The random number $X$ of customers arriving per hour is Poisson distributed with mean $\lambda = 11$. We want $$\Pr[X > 10] = 1 - \Pr[X \le 10] = 1 - \sum_{x=0}^{10} e^{-\lambda} \frac{\lambda^x}{x!}.$$ Since this is tedious to compute by hand, we elect to use a normal approximation to the Poisson. The mean and variance of a Poisson being equal, we then let $Y \sim \operatorname{Normal}(\mu = \lambda, \sigma^2 = \lambda)$, and the above probability is approximately $$\Pr[X > 10] \approx \Pr[Y > 10.5]$$ with a continuity correction. We have $$\Pr[Y > 10.5] = \Pr\left[\frac{Y - \mu}{\sigma} > \frac{10.5 - \lambda}{\sqrt{\lambda}}\right] = \Pr[Z > -0.150756],$$ where $Z$ is a standard normal distribution. But since we are calculating a right-tailed probability, this is (assuming a TI-83 calculator)

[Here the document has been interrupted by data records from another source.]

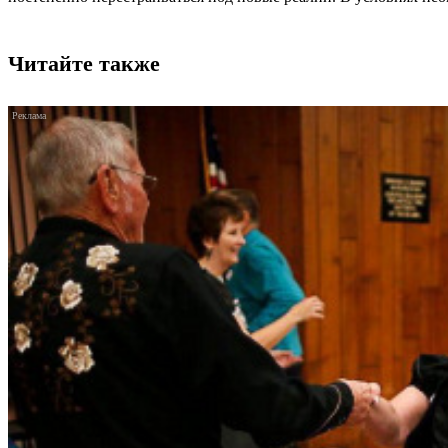
Читайте также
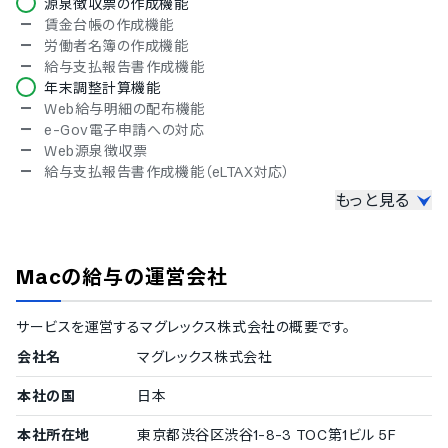
源泉徴収票の作成機能
賃金台帳の作成機能
労働者名簿の作成機能
給与支払報告書作成機能
年末調整計算機能
Web給与明細の配布機能
e-Gov電子申請への対応
Web源泉徴収票
給与支払報告書作成機能（eLTAX対応）
もっと見る
給与種別
月給制
日給制
Macの給与
の運営会社
時給制
人事情報の管理機能
サービスを運営する
マグレックス株式会社
の概要です。
マイナンバー管理機能
会社名
マグレックス株式会社
途中入社・退職者の表示アシスト機能
退職金の管理機能
本社の国
日本
確定拠出年金の管理機能
本社所在地
東京都渋谷区渋谷1-8-3 TOC第1ビル 5F
ユーザー管理機能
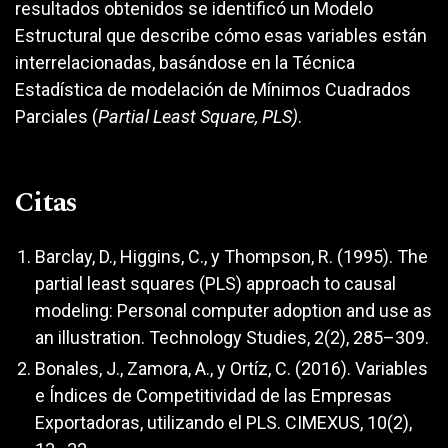
resultados obtenidos se identificó un Modelo
Estructural que describe cómo esas variables están
interrelacionadas, basándose en la Técnica
Estadística de modelación de Mínimos Cuadrados
Parciales (
Partial Least Square, PLS)
.
Citas
Barclay, D., Higgins, C., y Thompson, R. (1995). The
partial least squares (PLS) approach to causal
modeling: Personal computer adoption and use as
an illustration. Technology Studies, 2(2), 285–309.
Bonales, J., Zamora, A., y Ortíz, C. (2016). Variables
e Índices de Competitividad de las Empresas
Exportadoras, utilizando el PLS. CIMEXUS, 10(2),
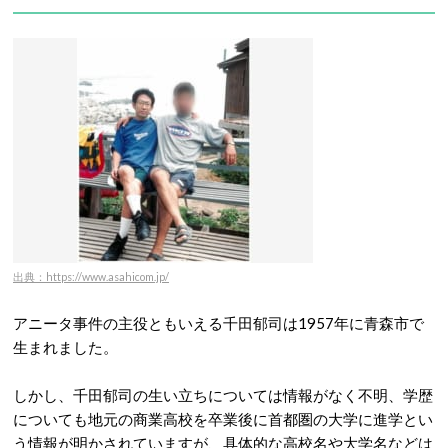
出典：https://www.asahicom.jp/
アニータ事件の主役ともいえる千田郁司は1957年に青森市で
生まれました。
しかし、千田郁司の生い立ちについては情報がなく不明、学歴
についても地元の商業高校を卒業後に首都圏の大学に進学とい
う情報が明かされていますが、具体的な高校名や大学名などは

normalcdf(-0.150756,1E99,0,1)
which is approximately $0.5599$. The exact probability is obtained using the command
1-poissoncdf(11,10)
which is $0.5401112973$. Without continuity correction, the probability given by the normal approximation would be
normalcdf(-0.301511,1E99,0,1)
which is $0.618488$, too large.
The syntax for normalcdf
is
normalcdf(lower,upper,mean,sd)
which calculates the probability that a normally distributed random variable with mean mean
and standard deviation sd
is between lower
and upper
. So if we want a right-tailed probability of the form $\Pr[Y > 10.5]$, then the value of lower
should be $10.5$, and upper
we choose to be some very large number, say 1E99
(this represents $1 \times 10^{99}$ and is typed into the calculator using 2nd
followed by EE
, the yellow function above the comma button). Note we could have also entered
normalcdf(10.5,1E99,11,11^(1/2))
and gotten the same result, because we can save ourselves the step of standardizing $Y$--the calculator will do it for you if you type in the correct mean and standard deviation. But you still need the continuity correction. But of course, the most precise and easiest command of all is to use poissoncdf
itself, although that may not be the intended purpose of the exercise. It's a good idea to do it anyway, so that you can see how reasonable the normal approximation might be.
Best Answer
Let $X_{\alpha}$ Poisson $\pi(\alpha)$, for $\alpha = 1, 2, \ldots$ The probability mass function of $X_{\alpha}$ is $$f_{X_{\alpha}}(x)=\frac{{\alpha}^x\operatorname{e}^{-x}}{x!} \qquad \alpha = 1, 2, \ldots$$ The moment generating function of $X_{\alpha}$ is $$ M_{X_{\alpha}}=\Bbb{E}\left(\operatorname{e}^{tX_{\alpha}}\right)=\operatorname{e}^{\alpha(\operatorname{e}^{t}-1)}\qquad t\in(-1,1) $$ Now consider a “standardized” Poisson random variable $Z_{\alpha}=\frac{X_{\alpha}-{\alpha}}{\sqrt{\alpha}}$ which has limiting moment generating function $$ \begin{align} \lim_{\alpha\to\infty}M_{Z_{\alpha}}&= \lim_{\alpha\to\infty}\Bbb{E}\left(\exp{(tZ_{\alpha})}\right)\\ &=\lim_{\alpha\to\infty}\Bbb{E}\left(\exp{\left(t\frac{X_{\alpha}-{\alpha}}{\sqrt{\alpha}}\right)}\right)\\ &=\lim_{\alpha\to\infty}\exp(-t\sqrt\alpha)\Bbb{E}\left(\exp{\left(\frac{tX_{\alpha}}{\sqrt{\alpha}}\right)}\right)\\ &=\lim_{\alpha\to\infty}\exp(-t\sqrt\alpha)\exp\left(\alpha(\operatorname{e}^{t/\sqrt\alpha}-1)\right)\\ &=\lim_{\alpha\to\infty}\exp\left(-t\sqrt\alpha +\alpha\left[t\alpha^{-1/2}+\frac{t^2\alpha^{-1}}{2}+\frac{t^3\alpha^{-3/2}}{6}+\cdots\right]\right)\\ &=\lim_{\alpha\to\infty}\exp\left(\frac{t^2}{2}+\frac{t^3\alpha^{-3/2}}{6}+\cdots\right)\\ &=\exp\left(\frac{t^2}{2}\right) \end{align} $$ by using the moment generating function of a Poisson random variable and expanding the exponential function as a Taylor series. This can be recognized as the moment generating function of a standard normal random variable. This implies that the associated unstandardized random variable $X_{\alpha}$ has a limiting distribution that is normal with mean $\alpha$ and variance $\alpha$.